RECORDS FOR THIS TASK below:

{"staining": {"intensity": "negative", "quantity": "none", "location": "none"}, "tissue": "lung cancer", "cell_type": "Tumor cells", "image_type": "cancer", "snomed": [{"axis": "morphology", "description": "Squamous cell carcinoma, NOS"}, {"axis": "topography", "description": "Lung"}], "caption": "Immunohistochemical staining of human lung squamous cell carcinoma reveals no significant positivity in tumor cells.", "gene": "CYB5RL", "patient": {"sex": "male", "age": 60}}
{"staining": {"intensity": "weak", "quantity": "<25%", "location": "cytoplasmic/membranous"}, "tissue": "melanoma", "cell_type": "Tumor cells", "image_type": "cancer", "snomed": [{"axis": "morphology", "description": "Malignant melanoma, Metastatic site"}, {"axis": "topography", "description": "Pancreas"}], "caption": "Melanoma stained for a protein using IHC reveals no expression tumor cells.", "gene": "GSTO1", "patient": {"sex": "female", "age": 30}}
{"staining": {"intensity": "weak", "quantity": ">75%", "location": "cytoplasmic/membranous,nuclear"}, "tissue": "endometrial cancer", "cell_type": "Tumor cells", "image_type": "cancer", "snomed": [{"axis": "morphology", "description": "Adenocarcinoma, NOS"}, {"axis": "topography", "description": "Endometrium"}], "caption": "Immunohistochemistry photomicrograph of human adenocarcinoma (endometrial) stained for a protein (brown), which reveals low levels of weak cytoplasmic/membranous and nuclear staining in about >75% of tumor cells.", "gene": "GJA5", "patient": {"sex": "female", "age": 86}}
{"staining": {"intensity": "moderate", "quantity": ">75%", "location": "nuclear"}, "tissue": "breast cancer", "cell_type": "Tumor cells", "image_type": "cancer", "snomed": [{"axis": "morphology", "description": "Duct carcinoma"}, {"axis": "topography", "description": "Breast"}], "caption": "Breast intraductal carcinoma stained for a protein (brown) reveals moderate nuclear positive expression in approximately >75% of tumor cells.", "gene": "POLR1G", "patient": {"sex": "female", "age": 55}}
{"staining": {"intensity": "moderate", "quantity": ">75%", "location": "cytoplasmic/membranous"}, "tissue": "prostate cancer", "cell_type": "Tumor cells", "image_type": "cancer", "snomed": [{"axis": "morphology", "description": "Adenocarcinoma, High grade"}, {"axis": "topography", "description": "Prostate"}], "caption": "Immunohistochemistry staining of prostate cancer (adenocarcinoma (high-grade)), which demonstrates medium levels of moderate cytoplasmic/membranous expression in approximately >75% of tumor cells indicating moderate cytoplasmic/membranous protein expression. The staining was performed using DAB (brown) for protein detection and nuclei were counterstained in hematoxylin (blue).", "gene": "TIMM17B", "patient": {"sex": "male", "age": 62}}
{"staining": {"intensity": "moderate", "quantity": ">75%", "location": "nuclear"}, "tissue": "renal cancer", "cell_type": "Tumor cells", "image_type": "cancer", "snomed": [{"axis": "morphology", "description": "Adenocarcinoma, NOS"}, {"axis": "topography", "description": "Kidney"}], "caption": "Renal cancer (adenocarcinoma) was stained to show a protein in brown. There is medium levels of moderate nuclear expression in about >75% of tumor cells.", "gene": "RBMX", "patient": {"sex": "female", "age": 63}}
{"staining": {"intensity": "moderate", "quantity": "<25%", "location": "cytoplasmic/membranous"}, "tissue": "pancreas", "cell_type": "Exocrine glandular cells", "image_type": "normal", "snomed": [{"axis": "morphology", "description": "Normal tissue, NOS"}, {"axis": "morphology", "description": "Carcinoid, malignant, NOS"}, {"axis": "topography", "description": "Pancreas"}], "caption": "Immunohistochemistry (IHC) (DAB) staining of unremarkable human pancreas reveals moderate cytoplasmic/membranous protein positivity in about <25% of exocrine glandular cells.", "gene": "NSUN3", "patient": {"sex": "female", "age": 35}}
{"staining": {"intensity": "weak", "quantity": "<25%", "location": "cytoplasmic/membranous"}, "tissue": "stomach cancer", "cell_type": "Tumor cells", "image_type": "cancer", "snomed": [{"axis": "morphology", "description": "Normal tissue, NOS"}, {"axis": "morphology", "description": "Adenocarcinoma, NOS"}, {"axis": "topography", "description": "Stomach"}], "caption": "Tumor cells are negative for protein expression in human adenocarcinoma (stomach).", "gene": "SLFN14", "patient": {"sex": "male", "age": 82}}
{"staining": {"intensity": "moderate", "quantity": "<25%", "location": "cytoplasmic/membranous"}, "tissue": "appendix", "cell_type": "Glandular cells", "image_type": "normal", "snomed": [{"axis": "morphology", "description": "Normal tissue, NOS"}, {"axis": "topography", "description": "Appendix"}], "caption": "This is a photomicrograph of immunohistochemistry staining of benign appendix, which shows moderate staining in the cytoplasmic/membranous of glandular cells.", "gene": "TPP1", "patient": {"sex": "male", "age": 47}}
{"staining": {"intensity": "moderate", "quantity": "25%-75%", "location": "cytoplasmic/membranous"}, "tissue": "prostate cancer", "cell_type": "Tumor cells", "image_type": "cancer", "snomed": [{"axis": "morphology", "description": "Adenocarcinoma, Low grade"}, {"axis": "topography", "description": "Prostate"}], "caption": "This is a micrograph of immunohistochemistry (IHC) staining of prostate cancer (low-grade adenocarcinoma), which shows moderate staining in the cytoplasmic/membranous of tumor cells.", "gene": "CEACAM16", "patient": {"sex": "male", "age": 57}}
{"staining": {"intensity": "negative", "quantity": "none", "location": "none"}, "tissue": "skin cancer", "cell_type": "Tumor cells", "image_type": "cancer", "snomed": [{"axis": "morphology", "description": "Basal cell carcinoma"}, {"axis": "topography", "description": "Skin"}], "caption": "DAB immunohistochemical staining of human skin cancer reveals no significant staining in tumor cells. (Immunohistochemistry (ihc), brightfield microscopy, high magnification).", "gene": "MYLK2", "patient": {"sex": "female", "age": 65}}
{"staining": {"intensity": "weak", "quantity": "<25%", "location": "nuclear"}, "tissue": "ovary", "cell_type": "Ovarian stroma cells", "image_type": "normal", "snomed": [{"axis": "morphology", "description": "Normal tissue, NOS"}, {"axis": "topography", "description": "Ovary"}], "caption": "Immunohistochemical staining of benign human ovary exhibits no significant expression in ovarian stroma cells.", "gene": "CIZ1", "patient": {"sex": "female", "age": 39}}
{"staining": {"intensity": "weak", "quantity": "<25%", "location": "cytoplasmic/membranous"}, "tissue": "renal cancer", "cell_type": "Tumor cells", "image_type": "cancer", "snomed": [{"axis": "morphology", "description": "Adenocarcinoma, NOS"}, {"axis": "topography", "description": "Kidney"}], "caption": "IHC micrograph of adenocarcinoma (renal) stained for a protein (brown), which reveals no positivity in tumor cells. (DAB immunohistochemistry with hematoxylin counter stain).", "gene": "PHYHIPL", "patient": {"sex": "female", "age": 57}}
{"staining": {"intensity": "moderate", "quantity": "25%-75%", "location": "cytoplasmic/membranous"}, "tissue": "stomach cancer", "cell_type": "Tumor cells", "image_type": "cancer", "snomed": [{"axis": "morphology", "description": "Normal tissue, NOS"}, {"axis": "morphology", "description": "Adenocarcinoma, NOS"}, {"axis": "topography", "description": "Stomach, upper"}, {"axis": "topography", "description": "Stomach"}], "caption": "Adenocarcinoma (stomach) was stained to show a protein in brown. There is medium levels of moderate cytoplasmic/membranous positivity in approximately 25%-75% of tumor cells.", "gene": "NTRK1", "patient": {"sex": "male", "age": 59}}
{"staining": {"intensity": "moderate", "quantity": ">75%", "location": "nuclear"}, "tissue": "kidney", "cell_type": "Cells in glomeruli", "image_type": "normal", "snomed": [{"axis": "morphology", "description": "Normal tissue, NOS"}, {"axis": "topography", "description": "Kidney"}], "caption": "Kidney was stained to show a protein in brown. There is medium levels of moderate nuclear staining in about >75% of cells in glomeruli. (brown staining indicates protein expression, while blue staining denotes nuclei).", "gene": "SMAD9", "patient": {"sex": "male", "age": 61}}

End of RECORDS FOR THIS TASK.

(WORK INSTRUCTIONS): From the line that has "of human skin" through the line that has "micrograph of adenocarcinoma", copy every line exactly as it appears above, and leave out all others.

(ANSWER SPACE):
{"staining": {"intensity": "negative", "quantity": "none", "location": "none"}, "tissue": "skin cancer", "cell_type": "Tumor cells", "image_type": "cancer", "snomed": [{"axis": "morphology", "description": "Basal cell carcinoma"}, {"axis": "topography", "description": "Skin"}], "caption": "DAB immunohistochemical staining of human skin cancer reveals no significant staining in tumor cells. (Immunohistochemistry (ihc), brightfield microscopy, high magnification).", "gene": "MYLK2", "patient": {"sex": "female", "age": 65}}
{"staining": {"intensity": "weak", "quantity": "<25%", "location": "nuclear"}, "tissue": "ovary", "cell_type": "Ovarian stroma cells", "image_type": "normal", "snomed": [{"axis": "morphology", "description": "Normal tissue, NOS"}, {"axis": "topography", "description": "Ovary"}], "caption": "Immunohistochemical staining of benign human ovary exhibits no significant expression in ovarian stroma cells.", "gene": "CIZ1", "patient": {"sex": "female", "age": 39}}
{"staining": {"intensity": "weak", "quantity": "<25%", "location": "cytoplasmic/membranous"}, "tissue": "renal cancer", "cell_type": "Tumor cells", "image_type": "cancer", "snomed": [{"axis": "morphology", "description": "Adenocarcinoma, NOS"}, {"axis": "topography", "description": "Kidney"}], "caption": "IHC micrograph of adenocarcinoma (renal) stained for a protein (brown), which reveals no positivity in tumor cells. (DAB immunohistochemistry with hematoxylin counter stain).", "gene": "PHYHIPL", "patient": {"sex": "female", "age": 57}}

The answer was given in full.